Legion Guidry stood above him, his stomach and loins flat, his khaki shirt tucked tightly inside his western belt. He reached behind him and removed his straw hat from the back of a chair and fitted it on his head so that his face was now in shadow. He drank from his whiskey bottle and spread his feet slightly and cleared his throat.

"What you t'ink about to happen? Bet you didn't t'ink a day like this would ever come in your life, no," he said.

Then he unzipped his fly.

"How far you willing to go to keep a nigger alive?" he asked, pressing the shotgun harder into Baby Huey"s neck, his eyes riveted on Joe's.

Joe felt himself swallow, his hands balling at his sides.

Legion's finger was wrapped tightly inside the trigger guard on the shotgun. The back of his hand was spotted with sun freckles, his cuff buttoned at the wrist, his veins like pieces of green cord. Joe could smell the nicotine ingrained in his skin, the boilermakers that still hung on his breath, the raw odor of his manhood that seemed ironed into his clothes.
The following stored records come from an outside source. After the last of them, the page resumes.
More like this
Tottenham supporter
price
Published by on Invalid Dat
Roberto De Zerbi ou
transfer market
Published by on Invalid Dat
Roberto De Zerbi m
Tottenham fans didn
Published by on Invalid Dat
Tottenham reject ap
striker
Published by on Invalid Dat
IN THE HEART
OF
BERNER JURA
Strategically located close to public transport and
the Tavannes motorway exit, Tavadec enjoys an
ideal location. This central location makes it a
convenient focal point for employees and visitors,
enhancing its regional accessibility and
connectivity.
Joe Zeroski felt his heart thundering, then a rage well up in him that was like a fire blooming in his chest. His face grew tight and his scalp seemed to shrink and shift against his skull, his eyes bulge in their sockets, with either adrenaline or fear, he would never know which. "Go ahead and shoot, you worthless cocksucker. Me first. 'Cause I get the chance, I'm gonna tear your throat out," he said.
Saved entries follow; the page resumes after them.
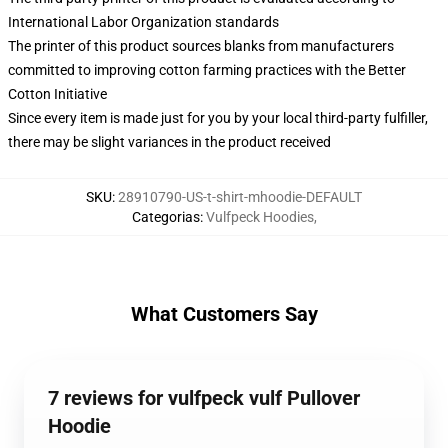
International Labor Organization standards
The printer of this product sources blanks from manufacturers
committed to improving cotton farming practices with the Better
Cotton Initiative
Since every item is made just for you by your local third-party fulfiller,
there may be slight variances in the product received
SKU
:
28910790-US-t-shirt-mhoodie-DEFAULT
Categorias
:
Vulfpeck Hoodies
,
What Customers Say
7 reviews for vulfpeck vulf Pullover
Hoodie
He heard Legion Guidry snort. "You t'ink pretty high of yourself, you. I wouldn't dirty my dick on a dago or a Pollack," Legion said, drawing his zipper back into place. "Give me your car keys."

"What?" Joe asked, staring up in disbelief at the mercurial nature of his tormentor.

"I'm taking your car to find my whore. I don't find my whore, I'm gonna come after you for my forty dollars. Next time you want to pretend like you a New Orleans gangster, remember what you look like right now, on your knees, next to a nigger, just about an inch from sucking a man's dick. Tell yourself later you wouldn't do it, no. Believe me, I wanted you to, you would, you," he said.

Legion collected Joe's automobile keys and his.38 revolver and shells. Minutes later, Baby Huey and Joe watched him drive away in Joe's automobile, the radio playing, Legion's hat and tall frame silhouetted against the front window. Baby Huey could hear Joe breathing in the darkness.

"You saved my life, Mr. Joe. I cain't believe you told him to shoot. That's the bravest thing I ever seen anybody do," he said.

Joe waved his hand to indicate he did not want to hear about it. Baby Huey started to speak again.

"Hey, forget it," Joe said.

"What we gonna do now?" Baby Huey asked, looking up the dirt track through the woods.

"It wasn't him beat my daughter to death," Joe said.

"How you know?"

"He don't have no feeling about people. It wasn't him. The ones to be afraid of are the ones got feelings about you. That's a sad truth, kid, but that's the way it is," Joe said.